[Collection entries]

=== Section Start ===

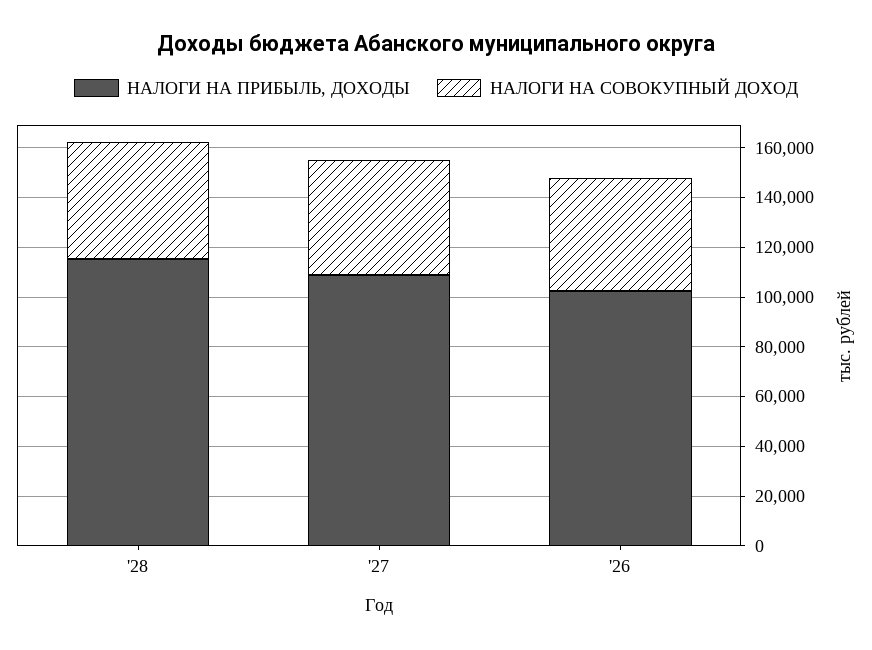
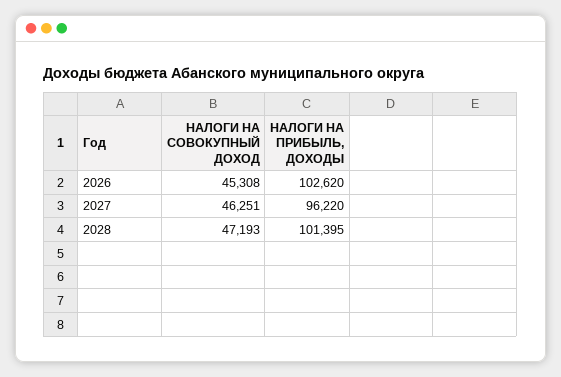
НАЛОГИ НА ПРИБЫЛЬ, ДОХОДЫ, '28: 115000 -> 101395
НАЛОГИ НА ПРИБЫЛЬ, ДОХОДЫ, '27: 110000 -> 96220

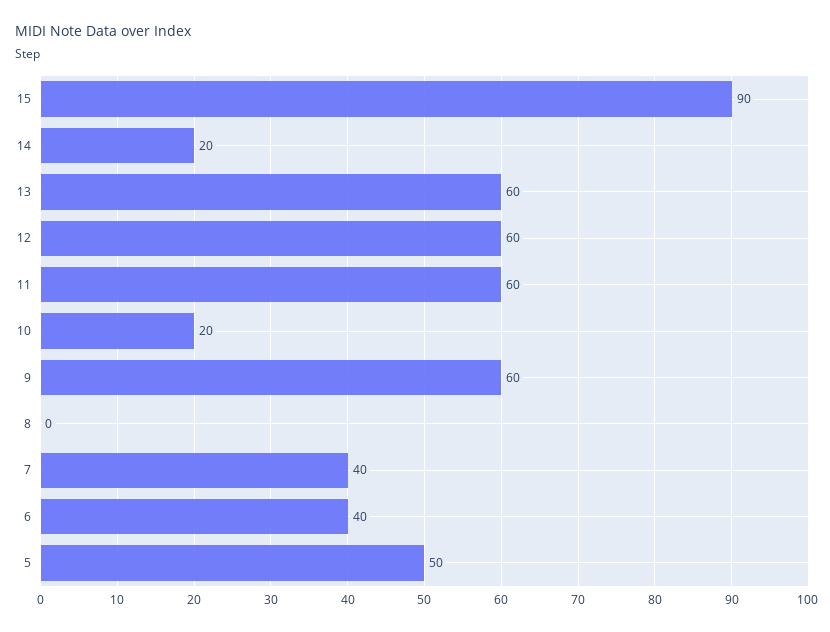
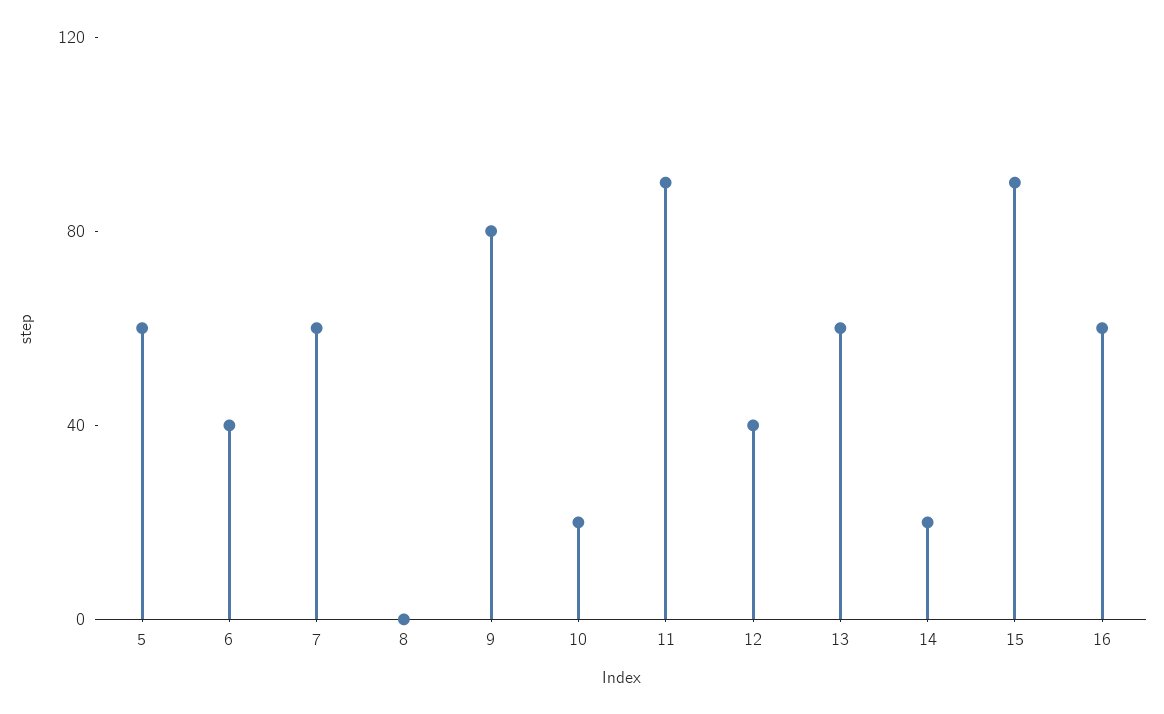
12: 60 -> 40
11: 60 -> 90
9: 60 -> 80
7: 40 -> 60
5: 50 -> 60
16: none -> 60

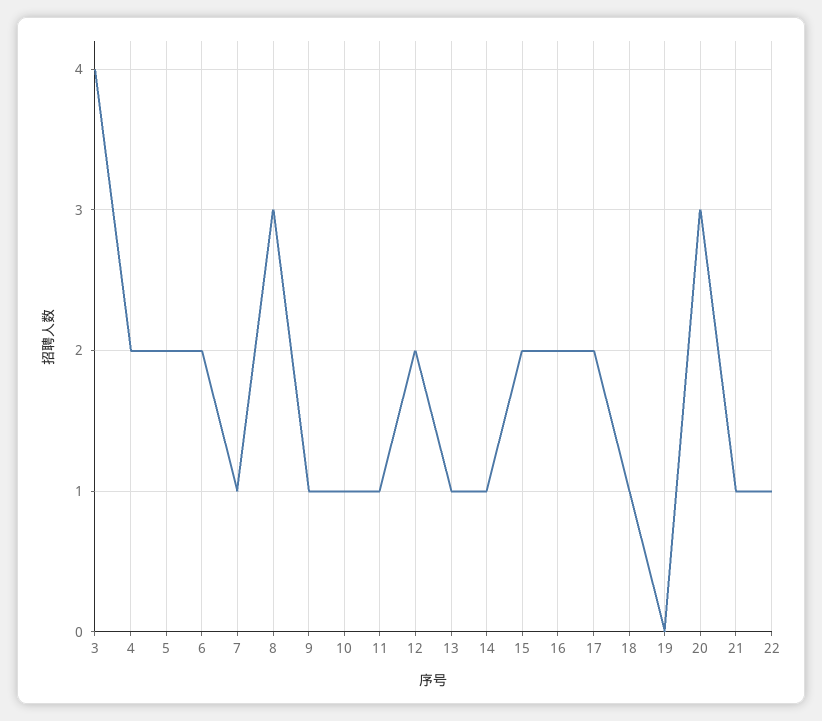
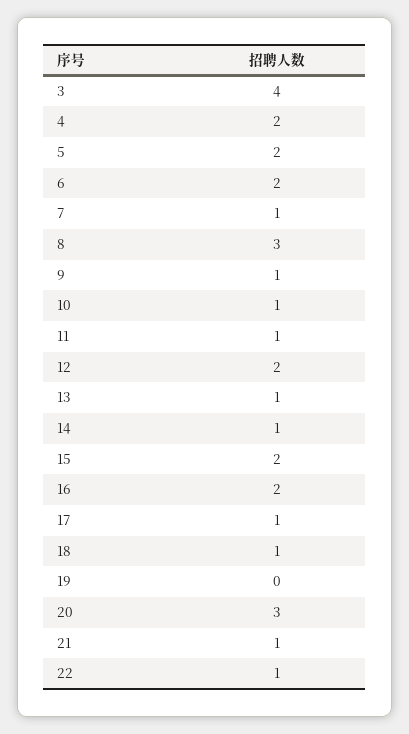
17: 2 -> 1

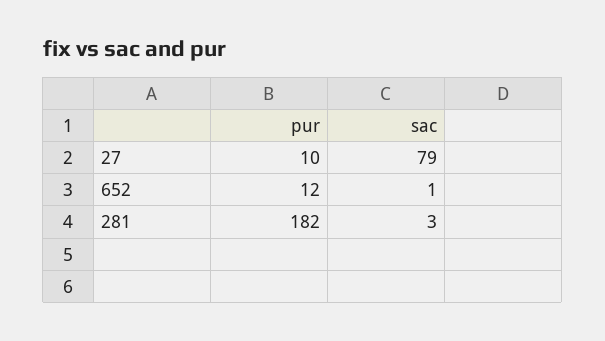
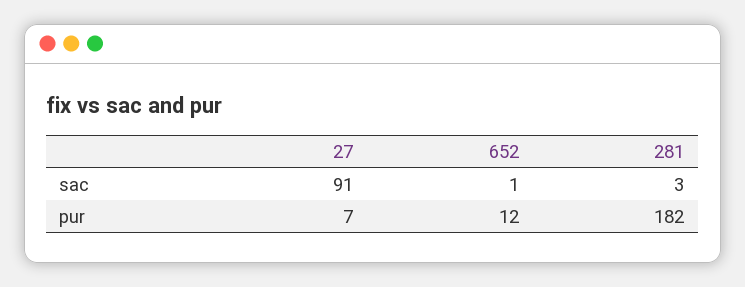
pur, 27: 10 -> 7
sac, 27: 79 -> 91

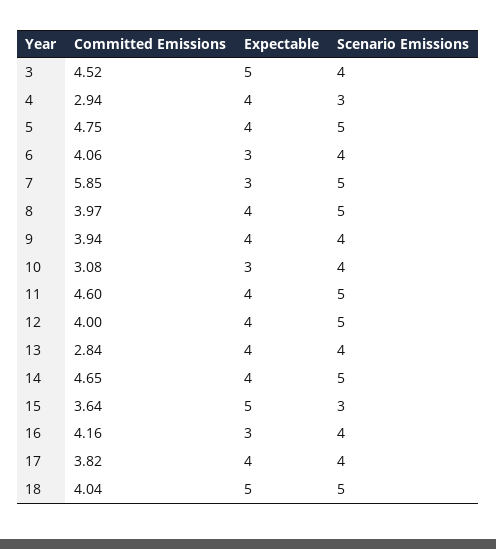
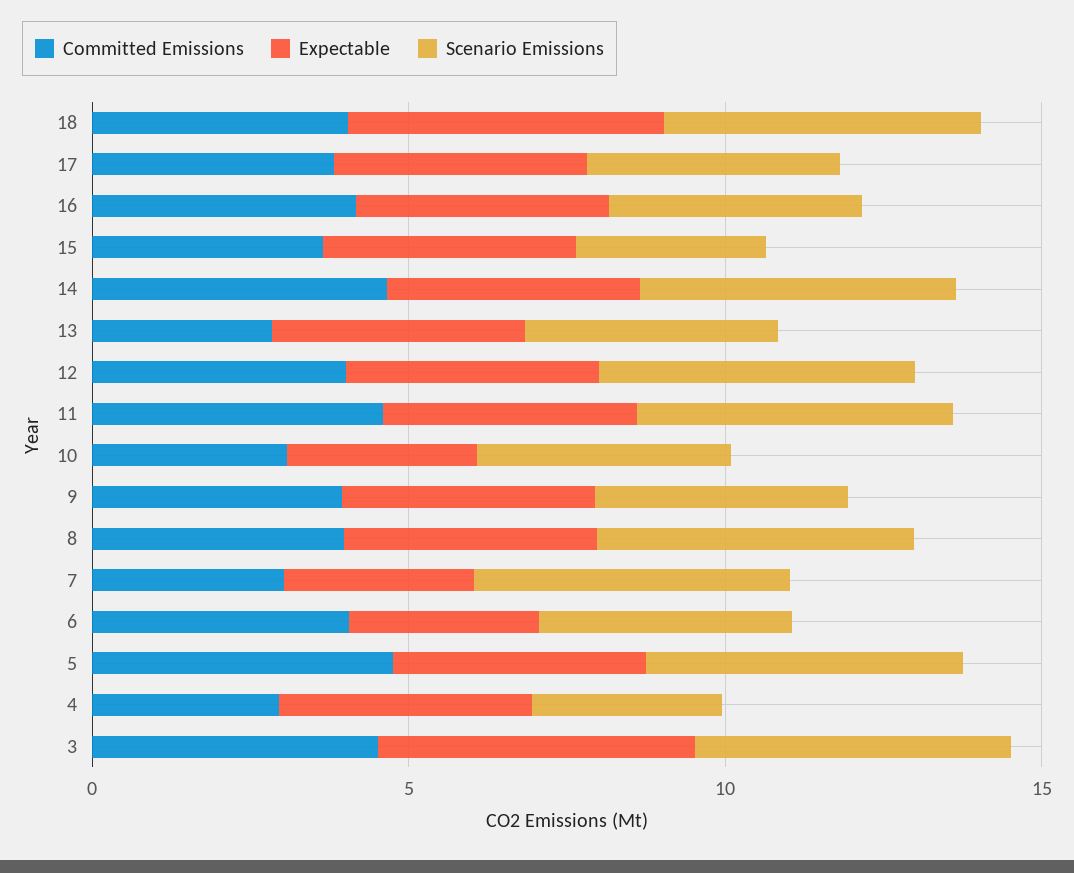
Scenario Emissions, 3: 4 -> 5
Committed Emissions, 7: 5.85 -> 3
Expectable, 15: 5 -> 4
Expectable, 16: 3 -> 4

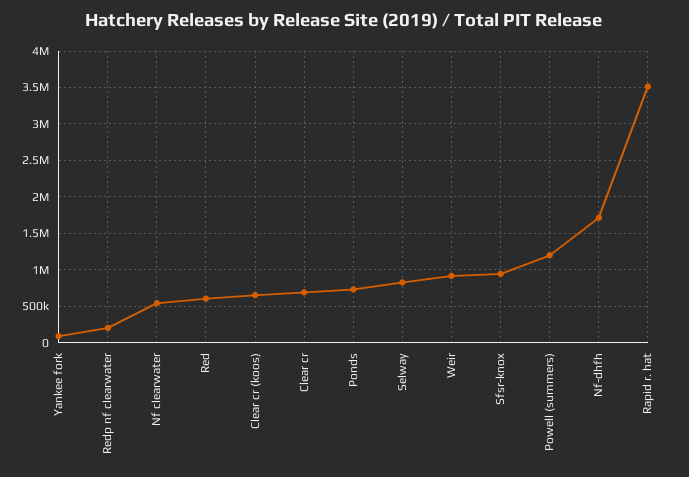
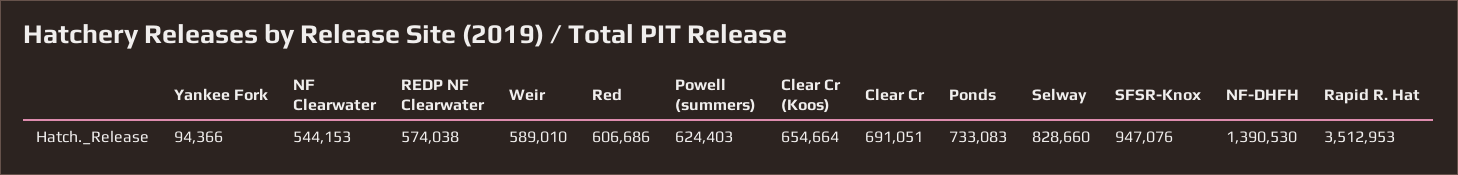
Redp nf clearwater: 200000 -> 574038
Weir: 900000 -> 589010
Powell (summers): 1200000 -> 624403
Nf-dhfh: 1700000 -> 1390530

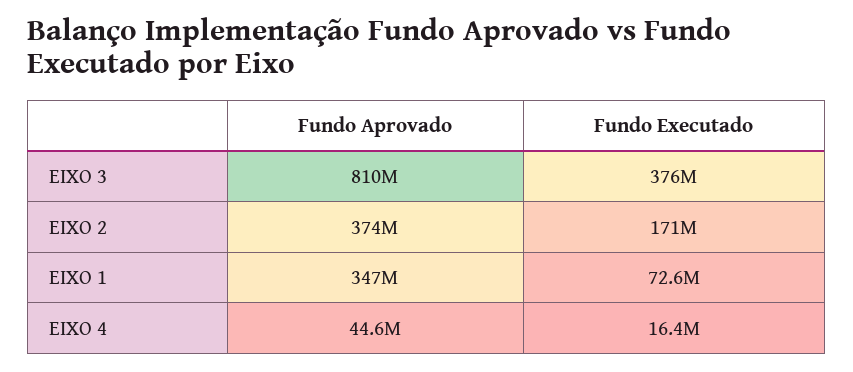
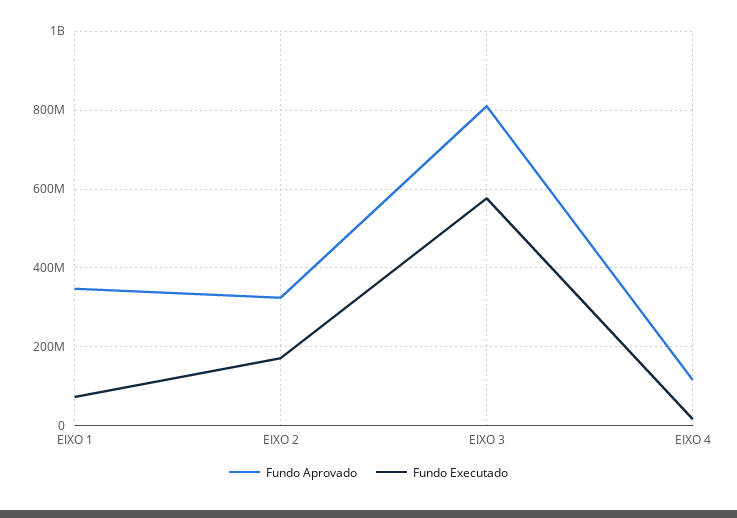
Fundo Executado, EIXO 3: 376000000 -> 580000000
Fundo Aprovado, EIXO 2: 374000000 -> 320000000
Fundo Aprovado, EIXO 4: 44600000 -> 120000000

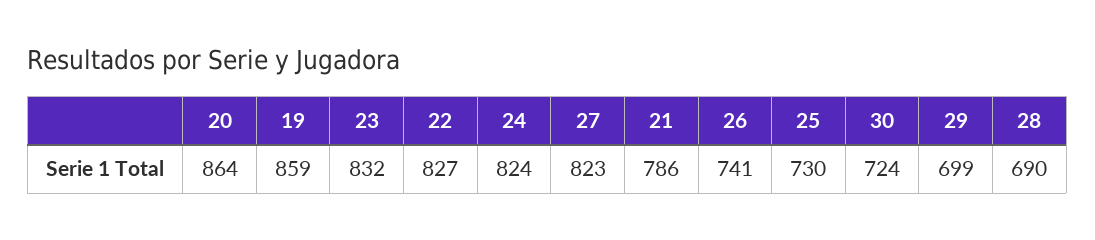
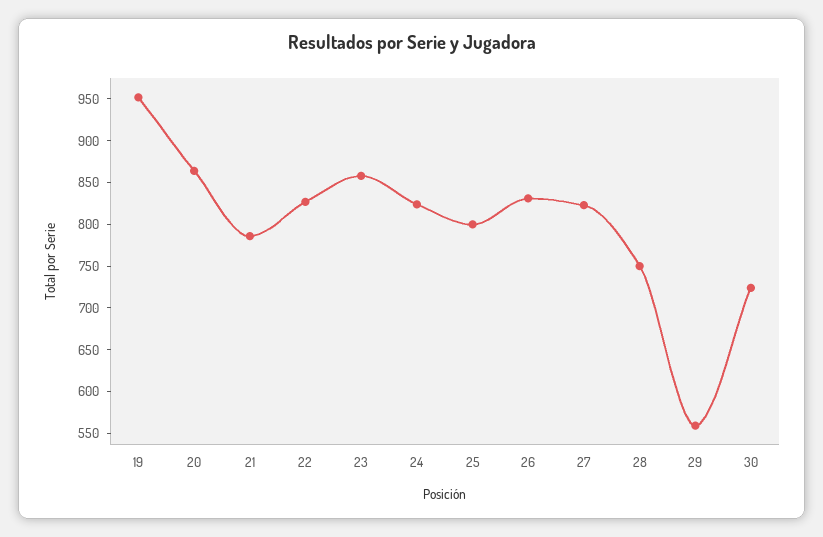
19: 859 -> 950
23: 832 -> 860
26: 741 -> 830
25: 730 -> 800
29: 699 -> 560
28: 690 -> 750

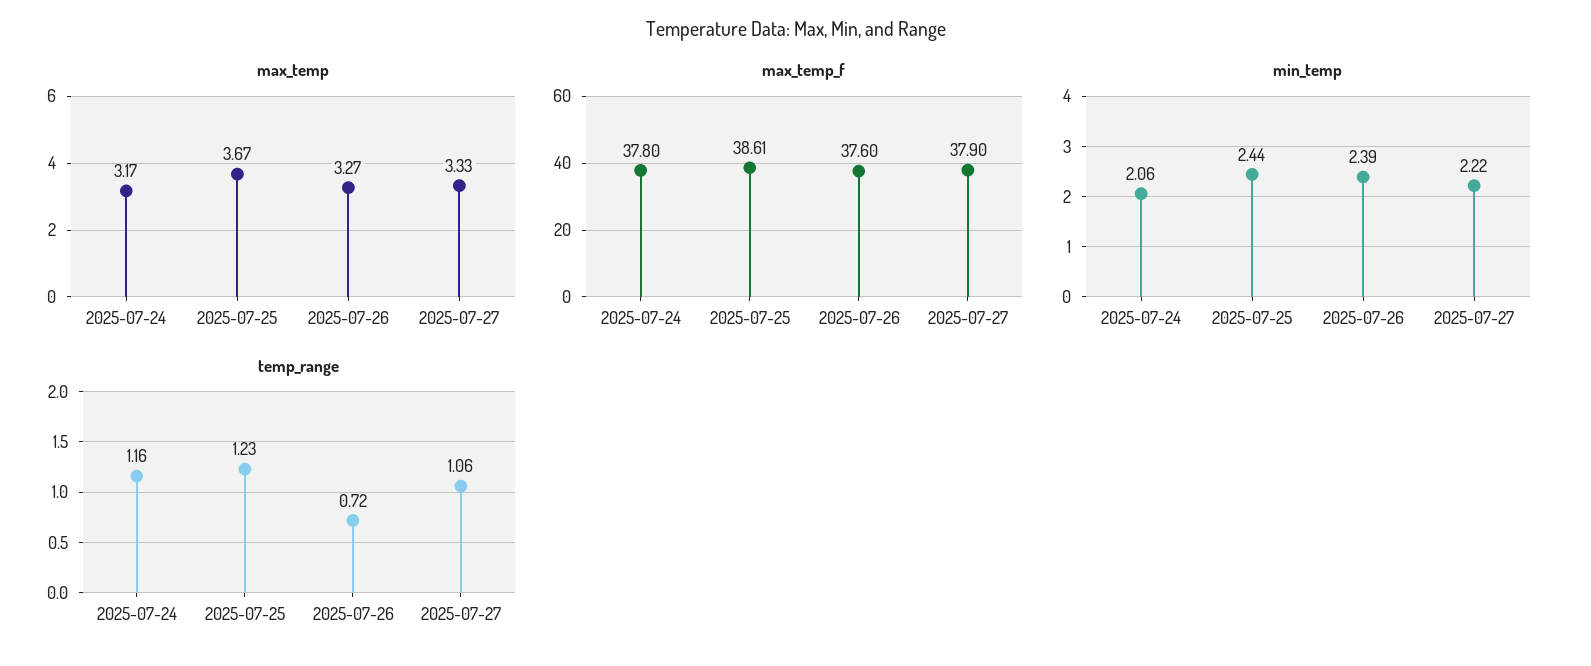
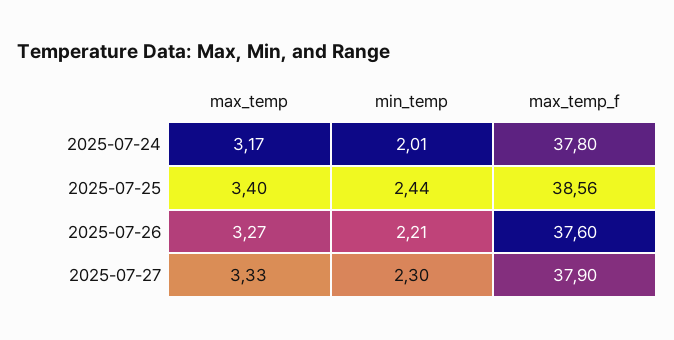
max_temp, 2025-07-25: 3.67 -> 3.4
max_temp_f, 2025-07-25: 38.61 -> 38.56
min_temp, 2025-07-24: 2.06 -> 2.01
min_temp, 2025-07-26: 2.39 -> 2.21
min_temp, 2025-07-27: 2.22 -> 2.3
temp_range, 2025-07-24: 1.16 -> none
temp_range, 2025-07-25: 1.23 -> none
temp_range, 2025-07-26: 0.72 -> none
temp_range, 2025-07-27: 1.06 -> none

=== Section End ===

What is being asked: Copy all records exactly, no images.

Result:
НАЛОГИ НА ПРИБЫЛЬ, ДОХОДЫ, '28: 115000 -> 101395
НАЛОГИ НА ПРИБЫЛЬ, ДОХОДЫ, '27: 110000 -> 96220

12: 60 -> 40
11: 60 -> 90
9: 60 -> 80
7: 40 -> 60
5: 50 -> 60
16: none -> 60

17: 2 -> 1

pur, 27: 10 -> 7
sac, 27: 79 -> 91

Scenario Emissions, 3: 4 -> 5
Committed Emissions, 7: 5.85 -> 3
Expectable, 15: 5 -> 4
Expectable, 16: 3 -> 4

Redp nf clearwater: 200000 -> 574038
Weir: 900000 -> 589010
Powell (summers): 1200000 -> 624403
Nf-dhfh: 1700000 -> 1390530

Fundo Executado, EIXO 3: 376000000 -> 580000000
Fundo Aprovado, EIXO 2: 374000000 -> 320000000
Fundo Aprovado, EIXO 4: 44600000 -> 120000000

19: 859 -> 950
23: 832 -> 860
26: 741 -> 830
25: 730 -> 800
29: 699 -> 560
28: 690 -> 750

max_temp, 2025-07-25: 3.67 -> 3.4
max_temp_f, 2025-07-25: 38.61 -> 38.56
min_temp, 2025-07-24: 2.06 -> 2.01
min_temp, 2025-07-26: 2.39 -> 2.21
min_temp, 2025-07-27: 2.22 -> 2.3
temp_range, 2025-07-24: 1.16 -> none
temp_range, 2025-07-25: 1.23 -> none
temp_range, 2025-07-26: 0.72 -> none
temp_range, 2025-07-27: 1.06 -> none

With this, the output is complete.